Required work → Collect each line of the records containing the string "cdktf".
::::::::::
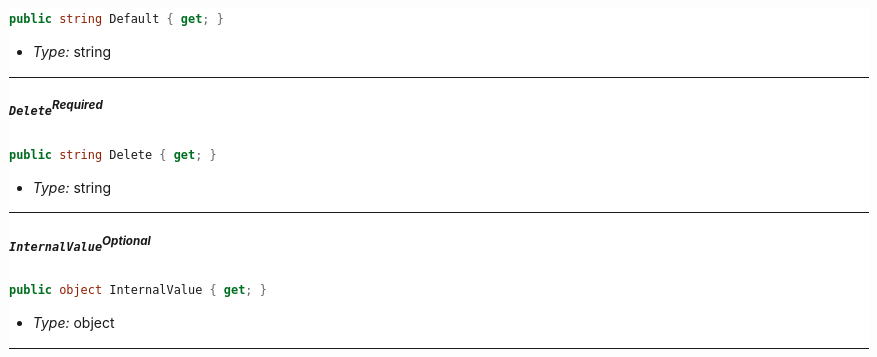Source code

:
 ```csharp
public string Default { get; }
```

- *Type:* string

---

##### `Delete`<sup>Required</sup> <a name="Delete" id="@cdktf/provider-hcp.boundaryCluster.BoundaryClusterTimeoutsOutputReference.property.delete"></a>

```csharp
public string Delete { get; }
```

- *Type:* string

---

##### `InternalValue`<sup>Optional</sup> <a name="InternalValue" id="@cdktf/provider-hcp.boundaryCluster.BoundaryClusterTimeoutsOutputReference.property.internalValue"></a>

```csharp
public object InternalValue { get; }
```

- *Type:* object

---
::::::::::
Written response →
##### `Delete`<sup>Required</sup> <a name="Delete" id="@cdktf/provider-hcp.boundaryCluster.BoundaryClusterTimeoutsOutputReference.property.delete"></a>
##### `InternalValue`<sup>Optional</sup> <a name="InternalValue" id="@cdktf/provider-hcp.boundaryCluster.BoundaryClusterTimeoutsOutputReference.property.internalValue"></a>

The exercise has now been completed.